Kerry’s statement reignited a longstanding debate among climate hawks: Can we rely on tried-and-true technologies alone to meet emissions targets? How far can today’s solar panels, wind turbines, batteries, electric vehicles, and electric heat pumps get us without other technologies that have yet to prove themselves at scale?
Now a new report by the International Energy Agency, or IEA, has added new data to the fray.
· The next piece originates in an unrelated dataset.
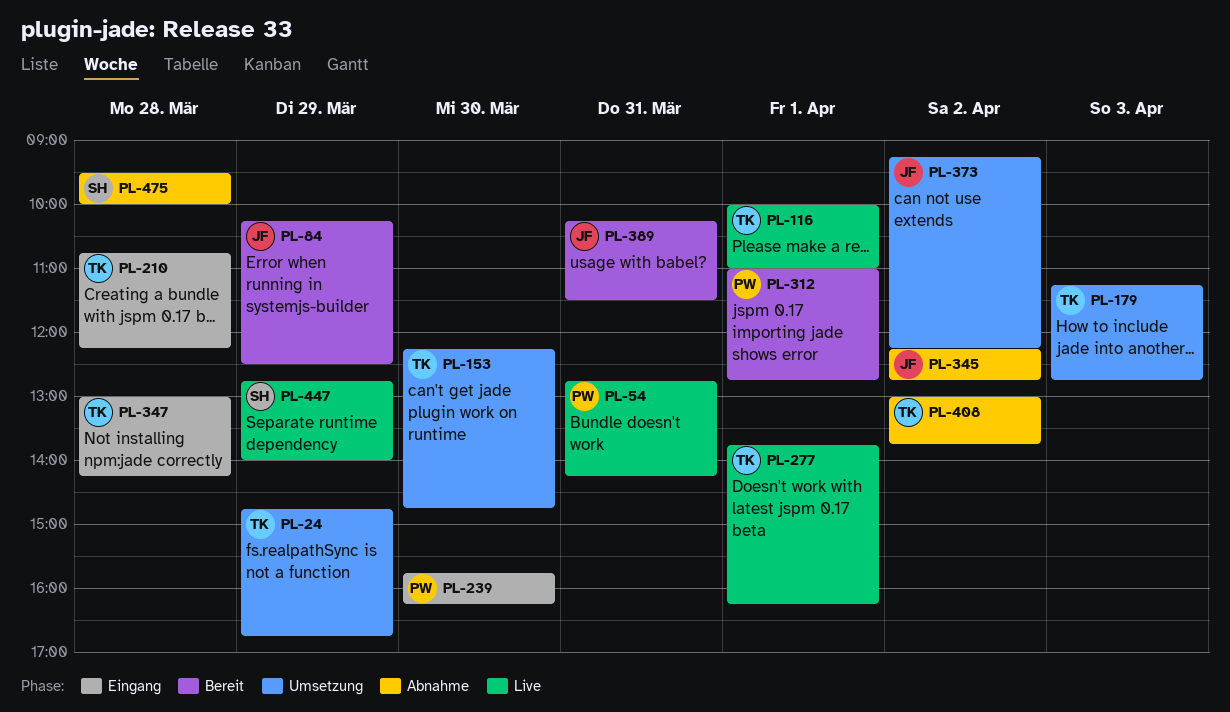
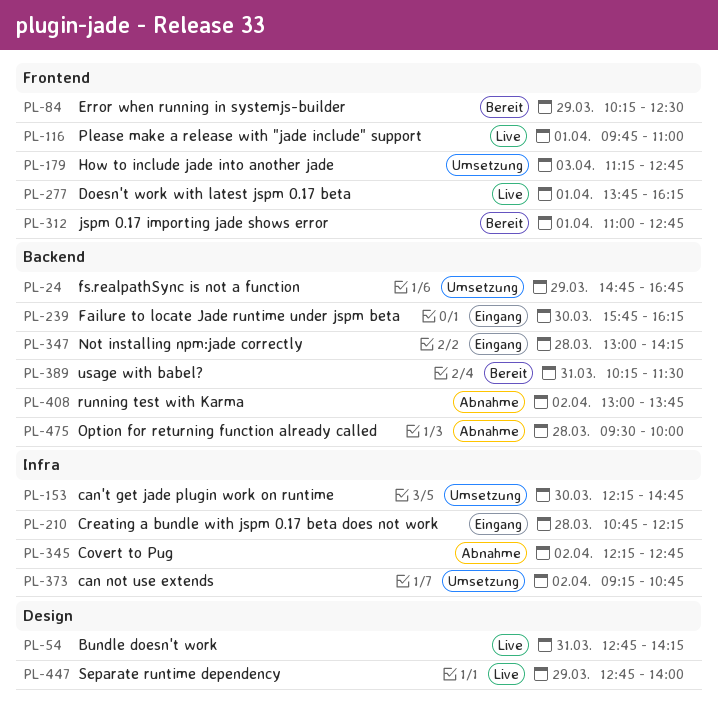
PL-116, begins: 10:00 -> 09:45
PL-373, ends: 12:15 -> 10:45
For the first time ever, the IEA modeled what it would take for the world to achieve a net-zero emissions energy system by 2050 and still have a 50 percent chance of limiting global warming to 1.5 degrees Celsius (2.7 degrees Fahrenheit).
The IEA’s road map, which was released Tuesday, includes an unprecedented deployment of existing technologies over the next decade: Renewable energy and electric vehicles would be scaled up faster and more extensively than they have been in many previous net-zero models.
In this version of the future, the sale of new gas-powered cars ends everywhere in the world by 2035. Ninety percent of global electricity generation comes from renewable sources by 2050. Our cars and buildings and industrial processes become so efficient—thanks to lighter materials, energy-saving appliances, and innovations like waste heat recovery—that, by 2050, the global economy will be 40 percent larger than it is today, but use 7 percent less energy.